Ronan, die Robbe mit Rhythmusgefühl

Einen Rhythmus zu erfassen und sich dazu zu bewegen, ist eine typisch menschliche Eigenschaft, dachte man lange. In einer Studie konnte nun jedoch eine Seelöwin besser den Takt halten als mehrere Vergleichspersonen. Die Robbe mit Namen „Ronan“ lebt im Meeresforschungslabor der University of California und beeindruckt die Wissenschaft schon seit längerem durch ihre außergewöhnlichen Fähigkeiten.
In einem Video (s.u.) ist zu sehen, wie Ronan ihren Kopf sekundengenau zu gleichmäßigen Schlagzeugklängen hebt – eine Bewegung, die am ehesten an das „Headbanging“ auf Rock-Konzerten erinnert. Der Wechsel zwischen verschiedenen Geschwindigkeiten bereitet ihr dabei keinerlei Probleme: Sie kann nicht bloß 112, sondern auch 120 und 128 Beats pro Minute konstant folgen.
Anders verhielt es sich mit den menschlichen Probandinnen und Probanden, die zum Vergleich herangezogen wurden. Zehn Studierende sollten probieren, den Takt zu halten und dazu ihren Unterarm auf und ab zu bewegen. Ihre Performance wurde gefilmt und anschließend mit der der Seelöwin verglichen. Das Ergebnis: Ronan war entweder genauso gut oder besser als die Studierenden, wenn es darum ging, sich synchron mit der Musik zu bewegen.
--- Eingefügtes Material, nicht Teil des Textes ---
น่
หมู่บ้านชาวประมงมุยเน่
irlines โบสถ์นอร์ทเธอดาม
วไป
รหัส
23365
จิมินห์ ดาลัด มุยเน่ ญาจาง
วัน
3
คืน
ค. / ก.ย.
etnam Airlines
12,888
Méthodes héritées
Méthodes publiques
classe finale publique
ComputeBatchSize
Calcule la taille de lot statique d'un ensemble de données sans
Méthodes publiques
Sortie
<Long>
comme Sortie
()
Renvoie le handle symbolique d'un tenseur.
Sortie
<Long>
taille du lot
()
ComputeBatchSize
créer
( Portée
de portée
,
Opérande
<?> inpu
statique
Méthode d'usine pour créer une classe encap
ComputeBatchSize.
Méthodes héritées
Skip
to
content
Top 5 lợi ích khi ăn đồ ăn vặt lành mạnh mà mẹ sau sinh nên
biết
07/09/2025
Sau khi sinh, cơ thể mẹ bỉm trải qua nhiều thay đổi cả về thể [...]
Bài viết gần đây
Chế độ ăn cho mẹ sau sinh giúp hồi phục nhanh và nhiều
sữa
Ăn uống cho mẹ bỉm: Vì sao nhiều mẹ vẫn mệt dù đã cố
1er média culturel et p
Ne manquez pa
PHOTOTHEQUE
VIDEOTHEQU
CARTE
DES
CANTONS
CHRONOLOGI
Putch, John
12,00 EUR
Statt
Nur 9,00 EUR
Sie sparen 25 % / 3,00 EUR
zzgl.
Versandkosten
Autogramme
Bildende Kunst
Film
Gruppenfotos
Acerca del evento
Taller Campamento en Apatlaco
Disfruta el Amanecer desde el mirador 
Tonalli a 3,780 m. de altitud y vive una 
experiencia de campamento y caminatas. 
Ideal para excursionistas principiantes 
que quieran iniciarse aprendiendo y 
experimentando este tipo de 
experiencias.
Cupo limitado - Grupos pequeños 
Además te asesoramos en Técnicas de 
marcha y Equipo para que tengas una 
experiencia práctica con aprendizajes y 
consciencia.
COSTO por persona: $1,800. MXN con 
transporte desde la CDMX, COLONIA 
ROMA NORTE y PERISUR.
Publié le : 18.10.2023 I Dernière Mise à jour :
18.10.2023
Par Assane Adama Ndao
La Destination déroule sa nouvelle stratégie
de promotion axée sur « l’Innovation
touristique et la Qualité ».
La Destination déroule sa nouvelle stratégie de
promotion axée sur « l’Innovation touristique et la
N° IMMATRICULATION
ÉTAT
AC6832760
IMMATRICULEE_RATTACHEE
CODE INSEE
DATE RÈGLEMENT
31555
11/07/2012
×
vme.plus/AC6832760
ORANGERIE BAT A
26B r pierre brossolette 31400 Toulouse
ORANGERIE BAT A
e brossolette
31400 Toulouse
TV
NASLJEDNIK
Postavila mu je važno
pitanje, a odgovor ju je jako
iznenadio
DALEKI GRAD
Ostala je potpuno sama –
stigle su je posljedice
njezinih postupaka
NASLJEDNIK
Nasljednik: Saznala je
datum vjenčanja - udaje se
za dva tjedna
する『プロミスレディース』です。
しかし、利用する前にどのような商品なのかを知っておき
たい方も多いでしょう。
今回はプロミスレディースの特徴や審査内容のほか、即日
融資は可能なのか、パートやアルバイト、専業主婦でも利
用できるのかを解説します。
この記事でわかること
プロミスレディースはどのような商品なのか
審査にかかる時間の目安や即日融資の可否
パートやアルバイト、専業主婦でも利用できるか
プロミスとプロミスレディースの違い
Die Robbe war schon im Alter von drei Jahren auf ihre musikalischen Fähigkeiten getestet worden und konnte bereits damals Rhythmen erkennen und dazu mit dem Kopf nicken. Im Vergleich zu früheren Versuchen hatte das Tier aber nun, im Alter von 15 Jahren, sein Taktgefühl noch einmal deutlich verbessert.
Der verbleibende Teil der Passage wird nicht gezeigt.